The Misses steal the show, with their bizarrely colorful outfits and performances. They are odd characters, but they’re never off putting or incomprehensible. Reese Witherspoon’s Mrs. Whatsit is hilariously condescending, Mindy Kaling’s Mrs. Who is fun with her quote-laden dialogue and Oprah Winfrey commands the screen as Mrs. Which.

While these characters are fun and scene-stealing, they ultimately don’t overshadow the main characters, and their strong performances form the backbone of the film’s brilliance. The child actors are better than most, with Storm Reid as Meg managing to hold her own in a lead role. She can be strong, intelligent, and vulnerable whenever needed.

What stuck with me most about “A Wrinkle in Time” is how it manages to capture a sense of childlike wonder, with the weird characters and vibrant visuals supporting this feeling. It’s refreshing to see a big-budget children’s film mostly devoid of cynicism or talking down to its audience.

The film feels like it’s pandering when it uses pop songs during emotional or awe-inspiring moments. While the filmmakers try to salvage this choice by matching the scenes with the songs, they still feel out of place and always pulled me out of the story.

Even if the song choices hurt the non-cynical tone the filmmakers seem to be going for, that doesn’t mean that the message and themes are muddled. The finale is a spectacle not in its impressive choreography or overdone CGI effects, but in the power of empathy, love and the self-love required to harness it all.

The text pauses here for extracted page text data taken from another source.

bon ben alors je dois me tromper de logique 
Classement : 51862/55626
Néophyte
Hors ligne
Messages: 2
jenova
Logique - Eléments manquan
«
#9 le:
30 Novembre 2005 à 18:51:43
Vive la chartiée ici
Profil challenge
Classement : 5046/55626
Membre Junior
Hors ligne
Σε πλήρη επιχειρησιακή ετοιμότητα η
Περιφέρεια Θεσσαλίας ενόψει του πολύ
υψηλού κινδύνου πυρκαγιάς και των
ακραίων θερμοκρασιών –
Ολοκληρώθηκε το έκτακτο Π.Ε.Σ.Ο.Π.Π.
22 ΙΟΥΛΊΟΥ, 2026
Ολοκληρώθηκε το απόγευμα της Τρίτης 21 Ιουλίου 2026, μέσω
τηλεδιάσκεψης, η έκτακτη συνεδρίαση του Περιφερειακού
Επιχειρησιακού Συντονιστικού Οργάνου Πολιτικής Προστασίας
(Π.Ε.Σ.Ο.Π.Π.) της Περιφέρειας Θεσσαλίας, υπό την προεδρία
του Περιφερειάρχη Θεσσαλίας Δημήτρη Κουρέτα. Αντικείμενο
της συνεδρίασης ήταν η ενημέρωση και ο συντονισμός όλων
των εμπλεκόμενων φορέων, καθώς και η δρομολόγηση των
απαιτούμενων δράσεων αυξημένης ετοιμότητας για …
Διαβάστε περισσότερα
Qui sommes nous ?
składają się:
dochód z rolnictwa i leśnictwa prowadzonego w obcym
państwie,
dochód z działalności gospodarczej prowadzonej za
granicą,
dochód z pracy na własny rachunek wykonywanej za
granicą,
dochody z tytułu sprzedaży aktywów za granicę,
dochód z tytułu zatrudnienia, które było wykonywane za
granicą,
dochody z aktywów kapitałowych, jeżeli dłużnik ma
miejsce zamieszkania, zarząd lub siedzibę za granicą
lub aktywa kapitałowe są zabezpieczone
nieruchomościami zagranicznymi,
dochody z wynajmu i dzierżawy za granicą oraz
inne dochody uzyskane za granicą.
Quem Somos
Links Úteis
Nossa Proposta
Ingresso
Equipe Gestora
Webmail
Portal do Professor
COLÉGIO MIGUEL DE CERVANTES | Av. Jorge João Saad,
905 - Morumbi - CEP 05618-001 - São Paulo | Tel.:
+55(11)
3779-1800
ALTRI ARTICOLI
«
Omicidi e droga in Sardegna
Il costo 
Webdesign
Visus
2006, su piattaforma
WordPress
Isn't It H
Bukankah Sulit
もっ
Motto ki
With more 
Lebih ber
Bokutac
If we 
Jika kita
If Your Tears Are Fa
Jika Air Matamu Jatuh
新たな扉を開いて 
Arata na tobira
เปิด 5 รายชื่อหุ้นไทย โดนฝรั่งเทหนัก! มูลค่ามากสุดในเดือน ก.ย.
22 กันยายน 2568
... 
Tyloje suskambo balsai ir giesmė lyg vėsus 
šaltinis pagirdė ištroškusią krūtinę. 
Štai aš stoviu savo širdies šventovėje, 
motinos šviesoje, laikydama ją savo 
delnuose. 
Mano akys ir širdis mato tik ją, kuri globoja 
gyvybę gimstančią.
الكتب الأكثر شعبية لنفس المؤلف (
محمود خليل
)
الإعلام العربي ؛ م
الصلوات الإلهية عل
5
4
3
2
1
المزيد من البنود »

It’s a beautifully told and realized message I believe will stick with the younger audience.

Ultimately, that dedication to its younger audience is what’s most admirable about “A Wrinkle in Time.” Director Ava DuVernay and company have crafted a delightful children’s summer blockbuster that sheds cynicism for exciting concepts and genuine heart and emotion.

I can only imagine how inspiring and influential this movie will be to the children of today, who will no doubt cherish this in the same way current college students hold onto Disney Channel movies and Nickelodeon cartoons.